Leí Las chicas no lloran, de Olivia Gallo: me movilizó y me perturbó por su contenido y me atrapó por su forma.
En la contratapa del libro, Maga Etchebarne dice que la autora es una joven “sabia”. La palabra me llamó la atención porque me acordé de que en la contratapa del libro de Maga, Los mejores días, Inés Estévez decía que era un libro sobre “mujeres sabias” y a mí no me pareció. Me pareció que las chicas de los cuentos de Maga no habían aprendido a vivir; que creían que porque hacían cosas que sus padres no aprobarían (coger, tomar drogas, tomar alcohol) eran sabias y eso, a mí, no me parecía sabiduría. (Quizás leo demasiado como padre de hijas...) Estévez hablaba de los personajes de Magalí, y Magalí habla de Olivia, no de sus personajes. Yo me quedo con sus personajes, no con la autora, y sus personajes no me parecen sabias; no me despiertan admiración, ni siquiera envidia, como podría ocurrir: me despiertan tristeza.
El hilo conductor principal de estos cuentos es la desesperanza, la nostalgia (a una edad muy temprana), la tristeza y la falta de sentido, de proyecto. La nostalgia es muy llamativa: como dice en “Caramelos ácidos de limón”, un excelente cuento en el que una chica es testigo del suicidio de un amigo de sus padres, “Esa fue la primera vez que sentí en el pecho el nudo horrible y hermoso de la nostalgia.” (p. 34) La nostalgia está presente en “El lugar más seguro del mundo”, en el que una chica vuelve a Mar del Plata, recuerda años pasados y ve que ya no es tan chica; está en “El ruido de mil moscas”, en el que una chica va al zoológico con un novio con el que ya sabe que no vale la pena seguir (mientras piensa si sale con otro chico).
Hay algo de esperanza en tres cuentos. En “Áfrika”, dos chicos se van, quizás para no volver; y aunque parece un escape más que un proyecto, no podemos asegurar que no vaya a funcionar. En “La primera letra”, una chica tiene un novio que no le convence y comienza una amistad con un compañero de trabajo. Y en “El susurrador de caballos”, una chica reactiva, mucho tiempo después, una amistad con un chico que había sido cortada por la adolescencia. En los tres casos, la esperanza se intuye apenas (en el tercero el cuento termina con un “hola” en un chat). Por lo demás, ahí andan estas chicas: en parejas que no van a ningún lado, y con más conciencia del bajón que del high de sus experiencias con las drogas: leemos “Yo empecé a sentir el bajón: una especie de tristeza prehistórica y latente que de repente se despertaba y se expandía por el cuerpo.” (p. 27) pero no la descripción del momento de euforia.
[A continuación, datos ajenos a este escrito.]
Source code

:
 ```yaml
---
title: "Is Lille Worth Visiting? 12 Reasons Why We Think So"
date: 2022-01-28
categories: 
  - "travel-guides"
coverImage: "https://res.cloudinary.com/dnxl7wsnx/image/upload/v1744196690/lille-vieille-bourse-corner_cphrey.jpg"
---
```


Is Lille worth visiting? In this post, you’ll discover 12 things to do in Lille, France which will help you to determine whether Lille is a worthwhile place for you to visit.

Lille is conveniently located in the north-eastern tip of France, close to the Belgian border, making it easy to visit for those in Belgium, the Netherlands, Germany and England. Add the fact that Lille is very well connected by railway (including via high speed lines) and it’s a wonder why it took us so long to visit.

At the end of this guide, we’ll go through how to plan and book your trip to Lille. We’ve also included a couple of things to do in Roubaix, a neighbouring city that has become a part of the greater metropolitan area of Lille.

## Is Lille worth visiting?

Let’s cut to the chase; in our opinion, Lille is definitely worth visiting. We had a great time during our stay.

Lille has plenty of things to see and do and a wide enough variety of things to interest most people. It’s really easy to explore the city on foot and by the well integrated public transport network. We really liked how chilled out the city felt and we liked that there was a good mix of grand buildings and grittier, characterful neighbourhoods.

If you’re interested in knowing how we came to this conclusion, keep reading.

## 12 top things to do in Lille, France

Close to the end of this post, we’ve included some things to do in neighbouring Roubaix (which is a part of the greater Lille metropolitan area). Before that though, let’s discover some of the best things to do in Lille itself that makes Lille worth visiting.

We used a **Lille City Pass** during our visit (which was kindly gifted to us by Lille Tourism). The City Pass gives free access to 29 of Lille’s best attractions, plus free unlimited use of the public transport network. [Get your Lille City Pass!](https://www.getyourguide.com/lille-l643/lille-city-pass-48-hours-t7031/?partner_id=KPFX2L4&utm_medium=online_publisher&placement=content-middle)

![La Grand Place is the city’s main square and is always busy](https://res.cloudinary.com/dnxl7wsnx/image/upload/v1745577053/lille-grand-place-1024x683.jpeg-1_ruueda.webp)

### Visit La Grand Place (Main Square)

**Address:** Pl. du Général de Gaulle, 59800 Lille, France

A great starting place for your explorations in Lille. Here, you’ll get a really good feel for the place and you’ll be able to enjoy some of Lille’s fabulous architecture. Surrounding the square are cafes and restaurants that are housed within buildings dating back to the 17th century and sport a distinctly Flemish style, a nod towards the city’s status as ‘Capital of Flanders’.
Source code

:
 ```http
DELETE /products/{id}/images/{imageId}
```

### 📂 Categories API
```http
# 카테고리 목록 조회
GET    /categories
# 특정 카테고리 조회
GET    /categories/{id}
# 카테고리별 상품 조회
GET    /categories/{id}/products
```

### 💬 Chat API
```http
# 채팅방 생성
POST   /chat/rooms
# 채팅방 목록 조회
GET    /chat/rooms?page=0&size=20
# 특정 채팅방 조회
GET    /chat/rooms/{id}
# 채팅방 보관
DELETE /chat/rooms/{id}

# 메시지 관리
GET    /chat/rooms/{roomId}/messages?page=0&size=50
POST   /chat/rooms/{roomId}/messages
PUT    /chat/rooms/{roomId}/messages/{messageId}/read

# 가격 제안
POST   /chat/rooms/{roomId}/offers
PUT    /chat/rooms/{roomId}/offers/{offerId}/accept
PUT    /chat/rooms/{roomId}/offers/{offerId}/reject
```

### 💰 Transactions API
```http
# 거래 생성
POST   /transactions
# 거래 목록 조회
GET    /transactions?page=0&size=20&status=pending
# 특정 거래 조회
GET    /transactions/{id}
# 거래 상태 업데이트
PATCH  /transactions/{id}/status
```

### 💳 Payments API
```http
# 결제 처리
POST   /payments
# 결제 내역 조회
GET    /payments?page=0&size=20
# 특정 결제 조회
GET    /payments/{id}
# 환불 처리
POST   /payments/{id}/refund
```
Son chicas para quienes “La fiesta siempre está en otro lugar.” (p. 39)
La tristeza “prehistórica” es el bajo continuo de esta obra que es al mismo tiempo hermosa por el tono, las imágenes y por una poética especial. Hay “edificios plateados que se amontonan sobre las avenidas como liendres” (p. 9), árboles que crecen “altos y torcidos como adolescentes” (p. 77-8) y “una calle lacia, distinta de las adoquinadas” (p. 105). Es un libro tan bello como triste.